■ PROBLEM REQUIREMENTS ■
In the records below, find the line containing "Estimado, 7.1.1.1.2.6: 531635 -> 458000" and the line containing "Qualitative, no warning: 3.95 -> 3.97"; please repeat exactly the lines from one to the other, both included, and nothing more.

■ DATA IN THIS EXERCISE ■
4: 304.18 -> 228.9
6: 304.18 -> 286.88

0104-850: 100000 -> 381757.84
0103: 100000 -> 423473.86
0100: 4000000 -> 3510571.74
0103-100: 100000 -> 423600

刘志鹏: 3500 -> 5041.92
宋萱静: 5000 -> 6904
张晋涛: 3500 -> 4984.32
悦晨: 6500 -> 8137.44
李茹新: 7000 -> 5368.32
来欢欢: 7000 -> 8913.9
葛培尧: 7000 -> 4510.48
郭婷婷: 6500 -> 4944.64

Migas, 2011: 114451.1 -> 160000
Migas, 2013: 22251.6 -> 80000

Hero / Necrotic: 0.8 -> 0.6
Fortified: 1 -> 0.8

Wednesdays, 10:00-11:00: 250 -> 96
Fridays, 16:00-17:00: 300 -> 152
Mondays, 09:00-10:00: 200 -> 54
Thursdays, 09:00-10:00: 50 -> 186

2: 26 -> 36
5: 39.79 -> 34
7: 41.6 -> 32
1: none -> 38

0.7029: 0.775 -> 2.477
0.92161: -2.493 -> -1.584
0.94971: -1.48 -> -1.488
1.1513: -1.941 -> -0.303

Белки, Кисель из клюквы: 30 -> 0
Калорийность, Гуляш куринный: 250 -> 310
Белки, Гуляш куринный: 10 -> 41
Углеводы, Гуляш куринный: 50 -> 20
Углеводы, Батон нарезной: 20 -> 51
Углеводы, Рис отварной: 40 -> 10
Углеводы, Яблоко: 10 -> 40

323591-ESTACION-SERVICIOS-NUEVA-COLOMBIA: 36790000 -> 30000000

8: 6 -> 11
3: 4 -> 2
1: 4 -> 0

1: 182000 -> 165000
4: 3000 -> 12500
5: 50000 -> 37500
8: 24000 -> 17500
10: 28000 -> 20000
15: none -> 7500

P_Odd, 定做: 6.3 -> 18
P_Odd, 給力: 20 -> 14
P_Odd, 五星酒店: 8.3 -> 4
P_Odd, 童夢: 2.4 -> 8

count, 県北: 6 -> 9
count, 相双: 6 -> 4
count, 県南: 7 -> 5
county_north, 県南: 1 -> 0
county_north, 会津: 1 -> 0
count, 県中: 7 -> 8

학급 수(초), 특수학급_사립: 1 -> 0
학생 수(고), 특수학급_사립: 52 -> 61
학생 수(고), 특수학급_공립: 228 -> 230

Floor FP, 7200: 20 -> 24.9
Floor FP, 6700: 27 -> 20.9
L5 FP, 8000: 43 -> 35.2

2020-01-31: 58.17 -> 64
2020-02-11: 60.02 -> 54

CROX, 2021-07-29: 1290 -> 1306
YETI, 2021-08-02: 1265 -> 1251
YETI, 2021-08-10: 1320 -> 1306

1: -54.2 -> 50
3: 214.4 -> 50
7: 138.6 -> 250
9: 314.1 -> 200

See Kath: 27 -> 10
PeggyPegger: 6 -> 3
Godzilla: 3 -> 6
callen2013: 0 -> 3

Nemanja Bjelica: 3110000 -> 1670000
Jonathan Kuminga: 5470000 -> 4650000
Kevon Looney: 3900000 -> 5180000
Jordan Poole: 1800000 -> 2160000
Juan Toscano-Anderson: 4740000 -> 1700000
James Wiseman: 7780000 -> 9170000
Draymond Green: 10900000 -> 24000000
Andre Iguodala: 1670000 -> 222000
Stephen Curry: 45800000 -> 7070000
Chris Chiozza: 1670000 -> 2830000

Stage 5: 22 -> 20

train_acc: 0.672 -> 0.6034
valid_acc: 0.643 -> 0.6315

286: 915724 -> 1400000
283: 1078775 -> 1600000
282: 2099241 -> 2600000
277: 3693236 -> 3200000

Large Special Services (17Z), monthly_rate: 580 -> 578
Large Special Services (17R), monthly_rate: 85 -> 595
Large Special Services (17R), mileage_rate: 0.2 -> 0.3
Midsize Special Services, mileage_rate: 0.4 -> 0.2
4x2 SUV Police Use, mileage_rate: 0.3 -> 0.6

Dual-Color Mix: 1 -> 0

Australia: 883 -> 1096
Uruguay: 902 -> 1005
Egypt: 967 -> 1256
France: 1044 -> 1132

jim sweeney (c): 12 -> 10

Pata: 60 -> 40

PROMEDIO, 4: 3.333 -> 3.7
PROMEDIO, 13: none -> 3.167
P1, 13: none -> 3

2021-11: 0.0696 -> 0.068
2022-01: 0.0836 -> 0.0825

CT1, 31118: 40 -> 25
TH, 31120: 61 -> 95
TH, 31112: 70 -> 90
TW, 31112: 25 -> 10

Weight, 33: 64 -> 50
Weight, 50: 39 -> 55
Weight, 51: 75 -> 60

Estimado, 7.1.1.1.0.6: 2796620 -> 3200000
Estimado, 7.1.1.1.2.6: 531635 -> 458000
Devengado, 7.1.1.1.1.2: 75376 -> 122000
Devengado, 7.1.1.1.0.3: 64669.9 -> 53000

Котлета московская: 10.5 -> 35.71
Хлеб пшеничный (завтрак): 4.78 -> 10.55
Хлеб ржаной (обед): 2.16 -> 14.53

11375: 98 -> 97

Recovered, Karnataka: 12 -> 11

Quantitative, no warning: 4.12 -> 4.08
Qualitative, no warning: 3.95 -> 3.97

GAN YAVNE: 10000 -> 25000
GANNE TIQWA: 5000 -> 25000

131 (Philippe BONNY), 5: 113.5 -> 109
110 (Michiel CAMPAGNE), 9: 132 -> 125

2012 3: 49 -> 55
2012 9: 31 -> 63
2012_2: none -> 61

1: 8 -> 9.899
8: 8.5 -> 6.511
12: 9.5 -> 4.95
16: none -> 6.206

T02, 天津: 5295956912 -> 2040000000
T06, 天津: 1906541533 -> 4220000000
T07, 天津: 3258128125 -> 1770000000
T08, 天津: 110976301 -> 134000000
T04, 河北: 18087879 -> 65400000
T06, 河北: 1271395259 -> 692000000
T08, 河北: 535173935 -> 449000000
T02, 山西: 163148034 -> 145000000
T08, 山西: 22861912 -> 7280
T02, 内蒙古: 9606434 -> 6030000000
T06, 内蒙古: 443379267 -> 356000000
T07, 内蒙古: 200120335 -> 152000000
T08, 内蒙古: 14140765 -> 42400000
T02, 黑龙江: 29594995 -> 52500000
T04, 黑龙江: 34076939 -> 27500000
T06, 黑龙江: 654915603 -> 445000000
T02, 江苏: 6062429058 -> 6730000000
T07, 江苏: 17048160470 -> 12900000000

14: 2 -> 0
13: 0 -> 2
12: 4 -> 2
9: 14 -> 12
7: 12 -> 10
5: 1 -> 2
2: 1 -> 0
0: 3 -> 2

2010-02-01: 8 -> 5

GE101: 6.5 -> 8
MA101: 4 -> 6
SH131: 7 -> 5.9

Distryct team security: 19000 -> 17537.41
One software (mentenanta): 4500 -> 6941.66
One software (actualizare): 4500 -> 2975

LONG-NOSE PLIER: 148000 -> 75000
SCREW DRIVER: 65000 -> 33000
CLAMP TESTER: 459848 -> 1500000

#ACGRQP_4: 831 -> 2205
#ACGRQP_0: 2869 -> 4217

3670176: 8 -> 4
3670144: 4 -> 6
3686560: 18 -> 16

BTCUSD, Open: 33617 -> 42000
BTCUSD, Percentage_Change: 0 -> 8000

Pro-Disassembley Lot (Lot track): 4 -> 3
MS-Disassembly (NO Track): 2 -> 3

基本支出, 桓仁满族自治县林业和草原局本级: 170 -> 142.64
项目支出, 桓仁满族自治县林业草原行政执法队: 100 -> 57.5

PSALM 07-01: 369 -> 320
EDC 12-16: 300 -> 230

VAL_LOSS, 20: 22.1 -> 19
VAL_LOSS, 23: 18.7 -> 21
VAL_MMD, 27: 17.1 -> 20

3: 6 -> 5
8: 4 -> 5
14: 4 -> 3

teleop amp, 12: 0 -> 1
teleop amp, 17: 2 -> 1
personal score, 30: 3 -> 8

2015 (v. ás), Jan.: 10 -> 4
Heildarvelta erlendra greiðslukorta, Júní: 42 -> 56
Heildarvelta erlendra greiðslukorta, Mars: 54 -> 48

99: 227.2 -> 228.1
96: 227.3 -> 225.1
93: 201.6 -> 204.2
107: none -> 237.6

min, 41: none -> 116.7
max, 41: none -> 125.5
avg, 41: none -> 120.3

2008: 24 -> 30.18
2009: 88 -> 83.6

■ ANSWER TO THIS TASK ■
Estimado, 7.1.1.1.2.6: 531635 -> 458000
Devengado, 7.1.1.1.1.2: 75376 -> 122000
Devengado, 7.1.1.1.0.3: 64669.9 -> 53000

Котлета московская: 10.5 -> 35.71
Хлеб пшеничный (завтрак): 4.78 -> 10.55
Хлеб ржаной (обед): 2.16 -> 14.53

11375: 98 -> 97

Recovered, Karnataka: 12 -> 11

Quantitative, no warning: 4.12 -> 4.08
Qualitative, no warning: 3.95 -> 3.97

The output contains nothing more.